El gobierno federal ha insistido siempre en que los ciudadanos denunciemos los delitos de los que seamos víctimas, así como movimientos sospechosos que pasen a nuestro alrededor y que podrían ser propios del crimen organizado. Recientemente, el secretario de Gobernación, Francisco Blake, recomendó que perdamos el miedo para hacer denuncias anónimas como ingrediente esencial de la estrategia contra el crimen y la inseguridad. Se puede coincidir con dicha afirmación; con denuncias públicas se podría avanzar significativamente contra la delincuencia organizada, o no. Pero, a su vez, eso requiere de algo que no prevalece en nuestra sociedad: confianza en las instituciones públicas, policías, procuración de justicia, jueces y tribunales. No hay dicha confianza porque tales instituciones están profundamente corrompidas; son ineficaces, torpes, negligentes y altamente penetradas o cooptadas por el crimen organizado. Hacer una denuncia implica una elevada probabilidad de estar denunciando al criminal ante el propio criminal, poniéndonos de inmediato en riesgo. Y la denuncia anónima, que protege nuestra identidad, puede prestarse —como se ha prestado— no sólo a bromas, sino a tender trampas sobre policías y militares, con lo cual la eficacia de tales denuncias se reduce significativamente. ¿Y qué ciudadano quiere tomarse la molestia, o ponerse en riesgo —pese al anonimato— ante lo que será una medida tal vez ineficaz? Mejor seguir cada quien en lo suyo. En un país tan disfuncional como México, parece lo más racional.

La disfuncionalidad mexicana se refleja como fiel espejo en los casos de las activistas Isabel Miranda de Wallace y Marisela Escobedo, que corrieron con suerte diversa. Ante la ineficacia o desdén de policías y ministerios públicos, decidieron hacer una investigación particular para encontrar a los asesinos de sus respectivos hijos (Hugo y Rubí). En el caso de Hugo Wallace, había sido víctima de secuestro, cercenado después con una sierra eléctrica. No puede aún saberse con certeza si se trató de negligencia policial o colusión con los secuestradores; la banda de secuestradores era dirigida por un ex policía, César Freire. Una vez localizados los secuestradores, hubo de presionar a la policía —que prefirió hacerse guaje— para su captura. Después hubo de ejercer estrecha vigilancia sobre Ministerio Público y jueces, tan dignos de desconfianza como los propios secuestradores.
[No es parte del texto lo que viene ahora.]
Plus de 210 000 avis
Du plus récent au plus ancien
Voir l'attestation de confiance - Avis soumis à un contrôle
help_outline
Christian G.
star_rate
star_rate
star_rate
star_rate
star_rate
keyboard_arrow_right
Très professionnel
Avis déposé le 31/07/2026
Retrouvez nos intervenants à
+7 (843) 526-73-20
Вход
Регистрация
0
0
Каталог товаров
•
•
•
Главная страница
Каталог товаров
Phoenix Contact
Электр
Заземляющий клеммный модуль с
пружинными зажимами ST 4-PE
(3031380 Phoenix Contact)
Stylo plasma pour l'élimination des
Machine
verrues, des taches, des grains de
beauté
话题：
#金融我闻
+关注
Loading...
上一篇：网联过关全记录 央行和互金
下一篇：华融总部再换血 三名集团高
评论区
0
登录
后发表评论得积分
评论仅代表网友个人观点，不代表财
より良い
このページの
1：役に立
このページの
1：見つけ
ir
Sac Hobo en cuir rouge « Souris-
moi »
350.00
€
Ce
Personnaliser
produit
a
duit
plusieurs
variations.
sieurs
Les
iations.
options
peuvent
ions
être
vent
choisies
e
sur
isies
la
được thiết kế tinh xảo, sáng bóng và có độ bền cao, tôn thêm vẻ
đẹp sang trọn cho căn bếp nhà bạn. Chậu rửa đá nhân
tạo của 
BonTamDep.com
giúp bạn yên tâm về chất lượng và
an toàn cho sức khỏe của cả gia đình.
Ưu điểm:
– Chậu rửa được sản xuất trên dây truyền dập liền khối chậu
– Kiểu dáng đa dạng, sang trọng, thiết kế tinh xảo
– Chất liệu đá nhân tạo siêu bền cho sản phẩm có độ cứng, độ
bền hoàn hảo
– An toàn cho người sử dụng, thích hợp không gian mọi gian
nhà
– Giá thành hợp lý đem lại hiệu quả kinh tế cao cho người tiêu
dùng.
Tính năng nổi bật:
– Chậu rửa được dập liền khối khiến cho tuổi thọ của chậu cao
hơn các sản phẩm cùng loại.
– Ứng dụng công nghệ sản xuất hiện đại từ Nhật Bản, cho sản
El caso de Marisela Escobedo es parecido, pero con desenlace más trágico; hubo de descubrir al asesino de su hija ante la ineficacia policial, que resultó ser el marido de la víctima, Sergio Barraza. Una vez aprehendido, Barraza se confesó culpable del horrendo crimen (pues descuartizó e incineró a su mujer). Es cierto que en el nuevo modelo de justicia, la confesión no basta como indicio determinante, pero la prueba de culpabilidad la dio el propio asesino: dijo dónde enterró los restos de su víctima. Con eso bastaba y sobraba para despejar dudas. Sin embargo, los jueces que lo juzgaron no lo consideraron así, provocando la reacción de la señora Escobedo, quien exigió la justicia que la “justicia” mexicana le denegó. Detectó el paradero del asesino en Fresnillo, Zacatecas, pero el gobierno de Chihuahua no actuó, alegando “vaguedad” en la información (buen pretexto para no hacer nada). La señora Escobedo protestaba frente al palacio de Gobierno de Chihuahua cuando fue asesinada justo ahí. Había recibido amenazas de muerte por los familiares de Barraza, lo que provocó que exclamara: “Si me van a asesinar, que sea frente al Palacio de Gobierno, para que les dé vergüenza”. Pero vergüenza es lo que menos les da. El gobierno había proporcionado una “protección discreta”, tan discreta que no sirvió de nada; murió la activista y escaparon los asesinos. Ahora el gobierno dice que procesará a los jueces que dejaron ir a Sergio Barraza. ¿Hubo de morir la señora Escobedo para ello? Sí. La pregunta inevitable es: ¿cómo ganar una guerra contra el crimen —organizado y no— con un sistema policial, ministerial y de justicia tan ineficaz y corrupto como el mexicano? La respuesta es obvia: no puede ganarse… aunque, en su obcecación, no quiera verlo Felipe Calderón.